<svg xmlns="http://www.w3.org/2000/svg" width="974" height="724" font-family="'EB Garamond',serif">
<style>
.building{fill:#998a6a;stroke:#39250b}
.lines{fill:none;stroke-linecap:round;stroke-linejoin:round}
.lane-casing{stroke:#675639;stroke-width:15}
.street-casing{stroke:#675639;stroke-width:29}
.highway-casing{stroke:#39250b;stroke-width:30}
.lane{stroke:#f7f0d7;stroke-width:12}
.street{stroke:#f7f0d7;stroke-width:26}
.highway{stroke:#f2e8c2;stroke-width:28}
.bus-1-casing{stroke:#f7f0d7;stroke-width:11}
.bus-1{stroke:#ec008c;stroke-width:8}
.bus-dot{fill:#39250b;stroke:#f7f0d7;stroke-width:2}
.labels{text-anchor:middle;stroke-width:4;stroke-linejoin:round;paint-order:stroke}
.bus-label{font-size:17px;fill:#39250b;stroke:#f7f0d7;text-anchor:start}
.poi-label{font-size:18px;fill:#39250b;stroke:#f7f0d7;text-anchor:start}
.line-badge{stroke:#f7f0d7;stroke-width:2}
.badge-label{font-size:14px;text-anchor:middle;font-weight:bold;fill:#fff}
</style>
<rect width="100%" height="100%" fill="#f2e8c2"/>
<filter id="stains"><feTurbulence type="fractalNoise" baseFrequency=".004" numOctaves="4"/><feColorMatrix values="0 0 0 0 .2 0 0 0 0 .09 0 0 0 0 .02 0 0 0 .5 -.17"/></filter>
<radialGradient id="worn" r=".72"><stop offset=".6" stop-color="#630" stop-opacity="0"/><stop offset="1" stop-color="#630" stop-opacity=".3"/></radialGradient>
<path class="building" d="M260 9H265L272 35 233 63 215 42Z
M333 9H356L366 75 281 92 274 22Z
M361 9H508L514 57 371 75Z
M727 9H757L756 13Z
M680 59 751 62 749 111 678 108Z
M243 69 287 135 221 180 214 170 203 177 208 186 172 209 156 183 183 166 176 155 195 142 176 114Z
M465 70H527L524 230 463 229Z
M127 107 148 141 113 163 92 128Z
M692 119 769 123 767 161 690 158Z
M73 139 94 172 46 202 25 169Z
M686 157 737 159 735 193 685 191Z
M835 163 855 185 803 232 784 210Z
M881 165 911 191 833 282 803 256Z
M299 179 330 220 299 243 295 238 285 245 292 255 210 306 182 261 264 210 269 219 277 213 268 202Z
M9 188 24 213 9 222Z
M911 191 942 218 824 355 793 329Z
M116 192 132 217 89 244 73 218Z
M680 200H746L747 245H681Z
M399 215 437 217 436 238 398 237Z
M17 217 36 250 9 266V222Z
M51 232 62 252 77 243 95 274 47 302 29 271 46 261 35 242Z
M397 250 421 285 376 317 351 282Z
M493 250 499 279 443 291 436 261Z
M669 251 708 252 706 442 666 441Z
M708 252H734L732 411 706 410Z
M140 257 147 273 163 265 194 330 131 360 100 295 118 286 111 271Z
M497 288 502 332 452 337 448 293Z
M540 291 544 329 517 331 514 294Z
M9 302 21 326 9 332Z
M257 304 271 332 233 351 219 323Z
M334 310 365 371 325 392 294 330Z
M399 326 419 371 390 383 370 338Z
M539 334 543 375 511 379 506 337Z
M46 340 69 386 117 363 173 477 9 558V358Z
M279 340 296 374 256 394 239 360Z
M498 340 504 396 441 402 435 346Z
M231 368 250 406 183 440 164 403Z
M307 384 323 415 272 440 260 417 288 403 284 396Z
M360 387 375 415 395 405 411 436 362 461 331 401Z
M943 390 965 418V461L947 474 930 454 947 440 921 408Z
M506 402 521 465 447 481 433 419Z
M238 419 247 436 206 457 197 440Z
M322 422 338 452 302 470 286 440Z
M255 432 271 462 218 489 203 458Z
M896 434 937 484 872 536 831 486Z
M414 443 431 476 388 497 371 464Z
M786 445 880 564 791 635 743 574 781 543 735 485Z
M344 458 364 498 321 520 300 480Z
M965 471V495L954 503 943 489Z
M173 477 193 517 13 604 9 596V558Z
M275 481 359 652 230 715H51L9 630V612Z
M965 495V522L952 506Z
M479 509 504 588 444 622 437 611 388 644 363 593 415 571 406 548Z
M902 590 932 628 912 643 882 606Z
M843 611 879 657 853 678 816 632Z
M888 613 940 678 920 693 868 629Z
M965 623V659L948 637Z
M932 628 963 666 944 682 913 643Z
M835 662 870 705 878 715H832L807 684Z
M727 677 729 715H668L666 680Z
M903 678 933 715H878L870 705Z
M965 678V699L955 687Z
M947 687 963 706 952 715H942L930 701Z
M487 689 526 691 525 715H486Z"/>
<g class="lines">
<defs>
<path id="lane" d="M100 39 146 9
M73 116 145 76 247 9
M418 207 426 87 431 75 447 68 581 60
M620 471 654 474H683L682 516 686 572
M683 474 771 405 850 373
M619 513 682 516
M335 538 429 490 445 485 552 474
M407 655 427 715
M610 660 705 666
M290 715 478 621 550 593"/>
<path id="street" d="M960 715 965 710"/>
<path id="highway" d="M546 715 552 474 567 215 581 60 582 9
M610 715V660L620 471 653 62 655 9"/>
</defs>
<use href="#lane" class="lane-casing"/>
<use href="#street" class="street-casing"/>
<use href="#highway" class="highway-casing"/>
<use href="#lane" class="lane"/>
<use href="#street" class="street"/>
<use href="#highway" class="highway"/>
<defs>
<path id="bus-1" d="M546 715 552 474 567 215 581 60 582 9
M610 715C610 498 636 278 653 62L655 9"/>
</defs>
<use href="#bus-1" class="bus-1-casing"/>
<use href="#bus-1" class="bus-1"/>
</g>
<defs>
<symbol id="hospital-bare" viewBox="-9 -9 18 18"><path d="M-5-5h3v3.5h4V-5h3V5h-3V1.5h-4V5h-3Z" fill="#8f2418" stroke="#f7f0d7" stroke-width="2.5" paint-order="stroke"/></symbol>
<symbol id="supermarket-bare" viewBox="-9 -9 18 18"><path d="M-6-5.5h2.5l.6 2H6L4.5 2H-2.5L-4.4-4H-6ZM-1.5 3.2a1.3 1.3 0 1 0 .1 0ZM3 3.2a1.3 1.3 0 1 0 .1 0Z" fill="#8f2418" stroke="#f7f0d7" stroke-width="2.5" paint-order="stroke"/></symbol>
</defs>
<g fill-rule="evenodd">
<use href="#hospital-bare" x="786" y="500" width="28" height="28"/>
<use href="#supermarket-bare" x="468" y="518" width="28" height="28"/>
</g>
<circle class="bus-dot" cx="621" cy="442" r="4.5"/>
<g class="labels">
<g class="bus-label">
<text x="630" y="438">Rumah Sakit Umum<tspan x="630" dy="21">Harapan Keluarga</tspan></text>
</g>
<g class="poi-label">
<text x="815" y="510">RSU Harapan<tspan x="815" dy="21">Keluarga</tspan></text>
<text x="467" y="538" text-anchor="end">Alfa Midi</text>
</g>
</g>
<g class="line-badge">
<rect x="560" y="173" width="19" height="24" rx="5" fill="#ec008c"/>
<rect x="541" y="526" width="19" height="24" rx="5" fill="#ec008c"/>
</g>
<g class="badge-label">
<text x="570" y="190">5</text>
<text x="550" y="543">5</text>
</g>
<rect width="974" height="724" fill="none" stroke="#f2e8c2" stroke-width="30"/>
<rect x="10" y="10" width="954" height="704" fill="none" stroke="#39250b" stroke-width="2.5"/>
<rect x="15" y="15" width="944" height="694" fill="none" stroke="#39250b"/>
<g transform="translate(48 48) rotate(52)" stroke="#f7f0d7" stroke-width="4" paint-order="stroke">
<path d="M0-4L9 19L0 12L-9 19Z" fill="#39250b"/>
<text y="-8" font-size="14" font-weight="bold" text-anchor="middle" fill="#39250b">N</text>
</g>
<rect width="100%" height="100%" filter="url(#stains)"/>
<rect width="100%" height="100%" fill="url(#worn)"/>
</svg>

==

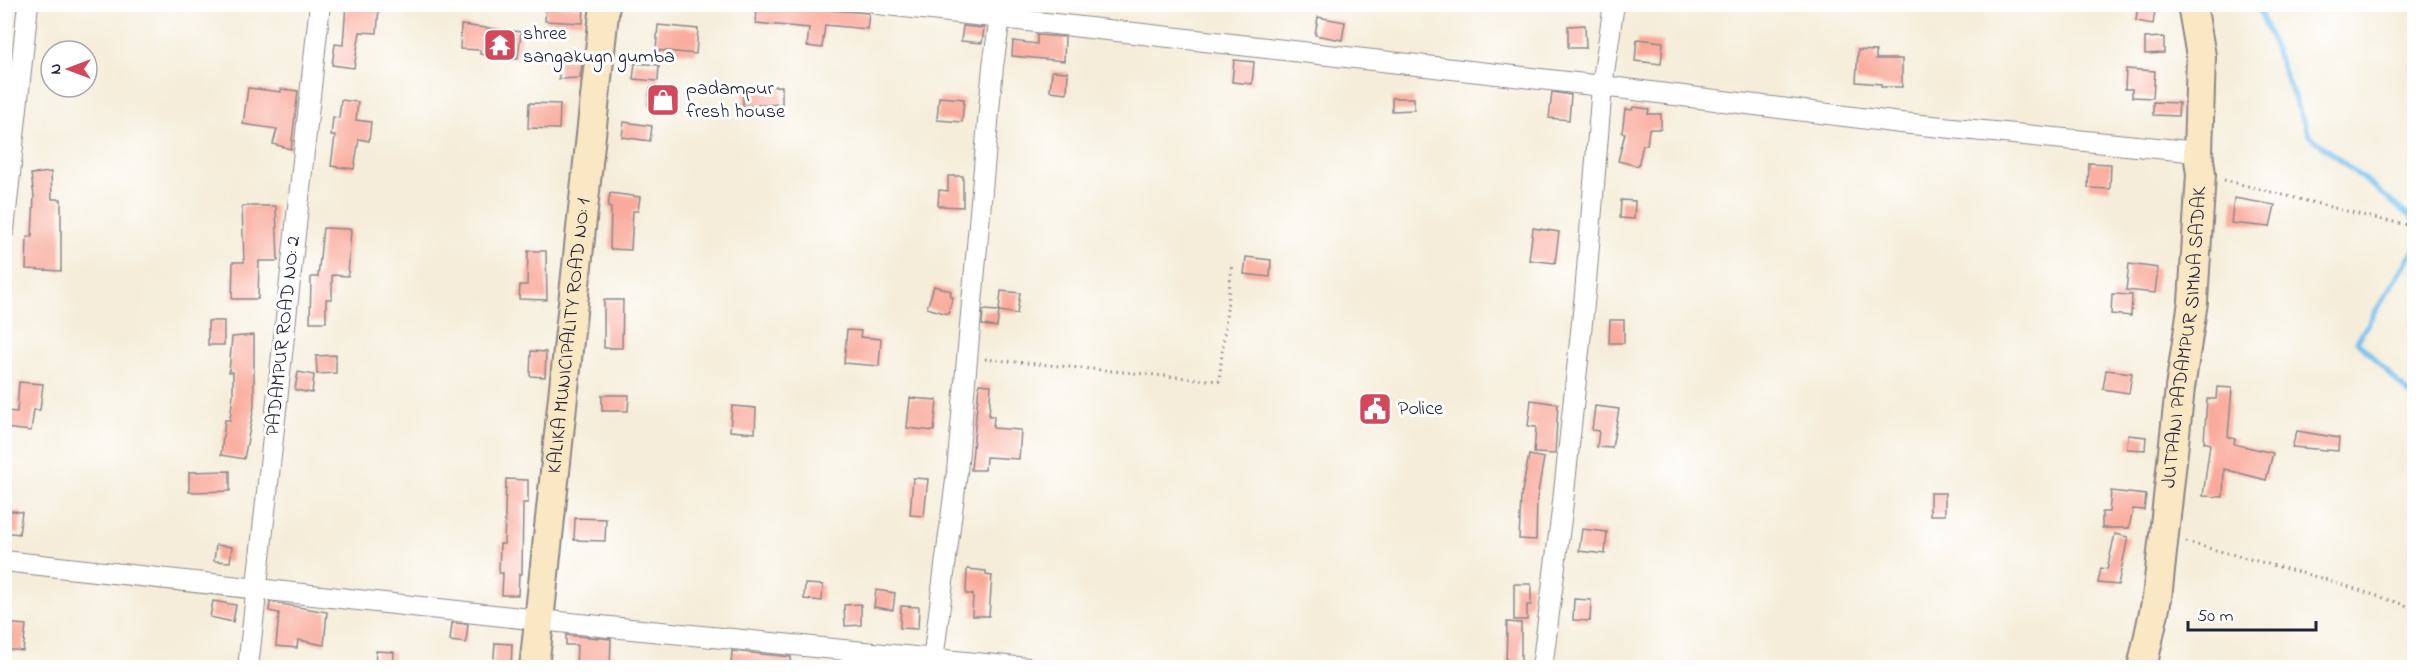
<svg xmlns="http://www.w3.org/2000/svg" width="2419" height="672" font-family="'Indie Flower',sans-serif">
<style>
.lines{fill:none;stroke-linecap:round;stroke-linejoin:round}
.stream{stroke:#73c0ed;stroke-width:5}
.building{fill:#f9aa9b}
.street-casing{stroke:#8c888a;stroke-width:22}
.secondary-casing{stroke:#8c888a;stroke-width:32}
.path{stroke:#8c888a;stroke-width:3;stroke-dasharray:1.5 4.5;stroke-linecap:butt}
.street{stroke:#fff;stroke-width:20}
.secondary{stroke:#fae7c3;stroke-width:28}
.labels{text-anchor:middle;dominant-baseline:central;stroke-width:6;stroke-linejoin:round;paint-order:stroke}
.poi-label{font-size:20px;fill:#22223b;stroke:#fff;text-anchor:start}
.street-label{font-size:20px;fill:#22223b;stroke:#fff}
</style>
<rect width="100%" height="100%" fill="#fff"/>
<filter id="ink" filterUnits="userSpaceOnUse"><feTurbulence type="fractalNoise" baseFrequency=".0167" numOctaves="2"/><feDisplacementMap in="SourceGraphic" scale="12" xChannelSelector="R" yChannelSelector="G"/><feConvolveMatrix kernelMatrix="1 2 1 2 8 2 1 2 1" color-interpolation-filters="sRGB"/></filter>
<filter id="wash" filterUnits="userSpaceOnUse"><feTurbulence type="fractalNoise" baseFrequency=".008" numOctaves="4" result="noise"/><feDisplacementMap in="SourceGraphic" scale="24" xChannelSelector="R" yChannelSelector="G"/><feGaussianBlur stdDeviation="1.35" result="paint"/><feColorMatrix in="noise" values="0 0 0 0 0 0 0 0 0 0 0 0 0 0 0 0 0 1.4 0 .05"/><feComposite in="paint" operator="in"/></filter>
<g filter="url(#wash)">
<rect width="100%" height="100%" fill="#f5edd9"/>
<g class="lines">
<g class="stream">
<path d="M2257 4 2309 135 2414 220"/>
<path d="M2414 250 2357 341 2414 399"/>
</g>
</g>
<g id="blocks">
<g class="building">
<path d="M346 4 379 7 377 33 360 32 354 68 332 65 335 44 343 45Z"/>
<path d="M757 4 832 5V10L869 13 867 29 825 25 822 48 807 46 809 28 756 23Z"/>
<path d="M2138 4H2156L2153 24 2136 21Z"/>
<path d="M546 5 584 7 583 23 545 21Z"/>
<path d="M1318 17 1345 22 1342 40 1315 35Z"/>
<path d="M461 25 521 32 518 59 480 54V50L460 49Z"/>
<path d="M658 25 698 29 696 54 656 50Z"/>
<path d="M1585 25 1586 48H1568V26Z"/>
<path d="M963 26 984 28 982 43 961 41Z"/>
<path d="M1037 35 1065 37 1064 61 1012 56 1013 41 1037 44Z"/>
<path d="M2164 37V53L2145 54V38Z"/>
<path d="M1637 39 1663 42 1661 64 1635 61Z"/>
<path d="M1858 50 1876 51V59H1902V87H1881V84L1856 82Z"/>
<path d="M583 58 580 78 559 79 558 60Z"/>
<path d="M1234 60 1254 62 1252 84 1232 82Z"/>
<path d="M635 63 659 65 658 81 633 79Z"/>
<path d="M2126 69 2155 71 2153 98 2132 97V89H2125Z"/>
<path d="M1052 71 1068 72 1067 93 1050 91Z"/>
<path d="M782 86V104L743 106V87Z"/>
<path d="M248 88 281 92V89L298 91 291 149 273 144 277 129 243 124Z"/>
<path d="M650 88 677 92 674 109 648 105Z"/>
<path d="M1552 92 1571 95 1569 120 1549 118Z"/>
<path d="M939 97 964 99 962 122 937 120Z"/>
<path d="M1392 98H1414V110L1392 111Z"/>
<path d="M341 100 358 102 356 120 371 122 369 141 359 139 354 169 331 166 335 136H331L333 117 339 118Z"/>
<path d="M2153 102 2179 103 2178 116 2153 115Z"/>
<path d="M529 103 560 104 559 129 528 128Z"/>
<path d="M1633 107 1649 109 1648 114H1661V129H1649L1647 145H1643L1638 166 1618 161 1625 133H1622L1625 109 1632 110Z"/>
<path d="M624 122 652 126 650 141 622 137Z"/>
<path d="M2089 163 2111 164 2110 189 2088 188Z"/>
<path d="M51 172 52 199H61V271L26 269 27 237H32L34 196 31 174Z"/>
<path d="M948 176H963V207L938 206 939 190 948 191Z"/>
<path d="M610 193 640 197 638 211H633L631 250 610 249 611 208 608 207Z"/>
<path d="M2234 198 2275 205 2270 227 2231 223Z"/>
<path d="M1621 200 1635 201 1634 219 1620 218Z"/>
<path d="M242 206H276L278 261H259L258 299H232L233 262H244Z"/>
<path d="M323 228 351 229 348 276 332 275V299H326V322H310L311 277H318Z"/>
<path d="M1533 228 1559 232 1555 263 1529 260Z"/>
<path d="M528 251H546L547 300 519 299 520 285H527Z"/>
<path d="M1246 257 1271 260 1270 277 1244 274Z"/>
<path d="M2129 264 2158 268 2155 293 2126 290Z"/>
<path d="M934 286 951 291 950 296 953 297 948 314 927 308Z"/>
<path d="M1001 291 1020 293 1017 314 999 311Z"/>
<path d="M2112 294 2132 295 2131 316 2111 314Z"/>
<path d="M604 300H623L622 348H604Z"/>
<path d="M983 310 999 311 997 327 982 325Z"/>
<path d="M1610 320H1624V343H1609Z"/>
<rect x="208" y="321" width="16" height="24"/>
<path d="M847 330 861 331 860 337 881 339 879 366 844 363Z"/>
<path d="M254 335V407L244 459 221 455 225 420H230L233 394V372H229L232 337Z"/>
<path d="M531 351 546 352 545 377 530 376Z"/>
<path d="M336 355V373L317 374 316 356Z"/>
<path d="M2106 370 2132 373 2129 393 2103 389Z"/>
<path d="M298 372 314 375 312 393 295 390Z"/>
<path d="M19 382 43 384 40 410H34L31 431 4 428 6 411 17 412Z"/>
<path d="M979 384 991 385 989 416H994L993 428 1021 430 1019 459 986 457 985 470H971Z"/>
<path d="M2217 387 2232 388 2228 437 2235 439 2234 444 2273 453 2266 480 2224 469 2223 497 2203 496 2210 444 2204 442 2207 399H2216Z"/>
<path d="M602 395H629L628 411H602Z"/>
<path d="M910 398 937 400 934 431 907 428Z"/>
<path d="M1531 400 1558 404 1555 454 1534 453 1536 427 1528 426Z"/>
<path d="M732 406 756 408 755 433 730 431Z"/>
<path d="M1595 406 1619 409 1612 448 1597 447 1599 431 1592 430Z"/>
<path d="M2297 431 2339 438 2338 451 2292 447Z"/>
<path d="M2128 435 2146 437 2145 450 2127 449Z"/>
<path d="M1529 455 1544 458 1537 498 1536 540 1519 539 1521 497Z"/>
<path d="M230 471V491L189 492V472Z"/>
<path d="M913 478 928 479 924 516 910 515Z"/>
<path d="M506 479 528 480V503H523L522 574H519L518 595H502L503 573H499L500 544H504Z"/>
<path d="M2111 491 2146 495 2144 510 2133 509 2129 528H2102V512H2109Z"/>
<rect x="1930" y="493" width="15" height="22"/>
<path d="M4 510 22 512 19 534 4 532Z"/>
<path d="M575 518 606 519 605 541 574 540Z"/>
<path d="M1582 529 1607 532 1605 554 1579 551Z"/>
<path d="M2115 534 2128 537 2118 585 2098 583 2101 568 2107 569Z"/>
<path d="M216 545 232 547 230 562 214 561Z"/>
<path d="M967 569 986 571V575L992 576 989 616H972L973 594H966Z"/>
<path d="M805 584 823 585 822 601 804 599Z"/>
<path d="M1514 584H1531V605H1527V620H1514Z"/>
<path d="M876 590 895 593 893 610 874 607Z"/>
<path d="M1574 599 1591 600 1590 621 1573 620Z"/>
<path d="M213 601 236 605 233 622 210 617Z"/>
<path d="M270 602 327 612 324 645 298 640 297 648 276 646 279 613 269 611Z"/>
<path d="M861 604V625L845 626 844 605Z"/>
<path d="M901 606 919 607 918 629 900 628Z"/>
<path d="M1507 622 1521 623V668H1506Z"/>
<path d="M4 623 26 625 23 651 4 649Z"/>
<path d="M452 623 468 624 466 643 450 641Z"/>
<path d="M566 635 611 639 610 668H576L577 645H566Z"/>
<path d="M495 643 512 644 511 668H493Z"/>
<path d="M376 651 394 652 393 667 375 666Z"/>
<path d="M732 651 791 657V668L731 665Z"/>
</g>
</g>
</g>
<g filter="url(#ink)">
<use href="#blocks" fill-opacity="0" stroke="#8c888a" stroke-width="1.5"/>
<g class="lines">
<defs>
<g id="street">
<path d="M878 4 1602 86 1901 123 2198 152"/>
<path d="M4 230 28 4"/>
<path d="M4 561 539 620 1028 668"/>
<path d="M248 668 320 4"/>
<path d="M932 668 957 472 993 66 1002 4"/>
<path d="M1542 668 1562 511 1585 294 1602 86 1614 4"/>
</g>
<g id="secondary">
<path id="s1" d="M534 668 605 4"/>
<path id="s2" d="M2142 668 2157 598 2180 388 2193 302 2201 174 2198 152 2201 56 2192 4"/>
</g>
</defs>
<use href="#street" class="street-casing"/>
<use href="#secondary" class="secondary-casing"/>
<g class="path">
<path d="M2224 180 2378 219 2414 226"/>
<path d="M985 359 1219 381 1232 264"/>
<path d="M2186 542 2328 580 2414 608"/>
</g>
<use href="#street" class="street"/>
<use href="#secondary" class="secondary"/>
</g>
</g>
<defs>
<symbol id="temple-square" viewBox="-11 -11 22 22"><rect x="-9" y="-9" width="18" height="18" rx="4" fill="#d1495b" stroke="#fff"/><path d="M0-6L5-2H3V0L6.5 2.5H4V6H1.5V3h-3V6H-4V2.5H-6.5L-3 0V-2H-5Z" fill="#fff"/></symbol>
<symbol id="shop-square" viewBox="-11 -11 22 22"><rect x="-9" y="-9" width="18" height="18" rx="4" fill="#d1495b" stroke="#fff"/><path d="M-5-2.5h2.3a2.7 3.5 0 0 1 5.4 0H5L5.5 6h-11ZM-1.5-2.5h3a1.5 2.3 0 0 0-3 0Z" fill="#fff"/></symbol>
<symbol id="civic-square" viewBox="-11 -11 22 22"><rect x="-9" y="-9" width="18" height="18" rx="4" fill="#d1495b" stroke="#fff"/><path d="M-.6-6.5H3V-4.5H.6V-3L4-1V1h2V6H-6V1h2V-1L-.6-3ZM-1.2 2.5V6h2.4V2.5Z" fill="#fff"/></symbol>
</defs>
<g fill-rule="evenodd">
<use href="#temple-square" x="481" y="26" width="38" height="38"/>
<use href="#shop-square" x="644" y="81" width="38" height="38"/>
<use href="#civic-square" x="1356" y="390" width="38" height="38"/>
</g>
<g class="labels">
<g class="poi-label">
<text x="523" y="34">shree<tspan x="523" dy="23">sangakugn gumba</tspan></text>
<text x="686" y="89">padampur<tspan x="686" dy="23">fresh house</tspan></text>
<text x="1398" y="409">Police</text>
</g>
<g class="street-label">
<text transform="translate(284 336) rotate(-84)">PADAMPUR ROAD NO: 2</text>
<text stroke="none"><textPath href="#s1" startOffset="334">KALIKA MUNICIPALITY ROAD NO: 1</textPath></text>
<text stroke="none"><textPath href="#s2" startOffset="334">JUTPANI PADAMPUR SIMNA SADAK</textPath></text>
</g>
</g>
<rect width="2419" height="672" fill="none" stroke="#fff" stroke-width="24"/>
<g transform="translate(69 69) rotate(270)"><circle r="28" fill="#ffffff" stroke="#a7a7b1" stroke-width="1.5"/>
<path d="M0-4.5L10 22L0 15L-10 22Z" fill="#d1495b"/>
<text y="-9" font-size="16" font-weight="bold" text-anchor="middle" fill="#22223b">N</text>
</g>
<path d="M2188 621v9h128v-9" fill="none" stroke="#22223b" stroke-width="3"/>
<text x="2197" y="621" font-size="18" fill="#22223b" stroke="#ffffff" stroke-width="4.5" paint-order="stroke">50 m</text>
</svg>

ABOUT THIS TASK:
Beginning at the line with "M333 9H356L366 75 281 92 274 22Z" and stopping after the line with "M932 628 963 666 944 682 913 643Z", please write out every line of the data above exactly and nothing else.

COMPLETED TASK:
M333 9H356L366 75 281 92 274 22Z
M361 9H508L514 57 371 75Z
M727 9H757L756 13Z
M680 59 751 62 749 111 678 108Z
M243 69 287 135 221 180 214 170 203 177 208 186 172 209 156 183 183 166 176 155 195 142 176 114Z
M465 70H527L524 230 463 229Z
M127 107 148 141 113 163 92 128Z
M692 119 769 123 767 161 690 158Z
M73 139 94 172 46 202 25 169Z
M686 157 737 159 735 193 685 191Z
M835 163 855 185 803 232 784 210Z
M881 165 911 191 833 282 803 256Z
M299 179 330 220 299 243 295 238 285 245 292 255 210 306 182 261 264 210 269 219 277 213 268 202Z
M9 188 24 213 9 222Z
M911 191 942 218 824 355 793 329Z
M116 192 132 217 89 244 73 218Z
M680 200H746L747 245H681Z
M399 215 437 217 436 238 398 237Z
M17 217 36 250 9 266V222Z
M51 232 62 252 77 243 95 274 47 302 29 271 46 261 35 242Z
M397 250 421 285 376 317 351 282Z
M493 250 499 279 443 291 436 261Z
M669 251 708 252 706 442 666 441Z
M708 252H734L732 411 706 410Z
M140 257 147 273 163 265 194 330 131 360 100 295 118 286 111 271Z
M497 288 502 332 452 337 448 293Z
M540 291 544 329 517 331 514 294Z
M9 302 21 326 9 332Z
M257 304 271 332 233 351 219 323Z
M334 310 365 371 325 392 294 330Z
M399 326 419 371 390 383 370 338Z
M539 334 543 375 511 379 506 337Z
M46 340 69 386 117 363 173 477 9 558V358Z
M279 340 296 374 256 394 239 360Z
M498 340 504 396 441 402 435 346Z
M231 368 250 406 183 440 164 403Z
M307 384 323 415 272 440 260 417 288 403 284 396Z
M360 387 375 415 395 405 411 436 362 461 331 401Z
M943 390 965 418V461L947 474 930 454 947 440 921 408Z
M506 402 521 465 447 481 433 419Z
M238 419 247 436 206 457 197 440Z
M322 422 338 452 302 470 286 440Z
M255 432 271 462 218 489 203 458Z
M896 434 937 484 872 536 831 486Z
M414 443 431 476 388 497 371 464Z
M786 445 880 564 791 635 743 574 781 543 735 485Z
M344 458 364 498 321 520 300 480Z
M965 471V495L954 503 943 489Z
M173 477 193 517 13 604 9 596V558Z
M275 481 359 652 230 715H51L9 630V612Z
M965 495V522L952 506Z
M479 509 504 588 444 622 437 611 388 644 363 593 415 571 406 548Z
M902 590 932 628 912 643 882 606Z
M843 611 879 657 853 678 816 632Z
M888 613 940 678 920 693 868 629Z
M965 623V659L948 637Z
M932 628 963 666 944 682 913 643Z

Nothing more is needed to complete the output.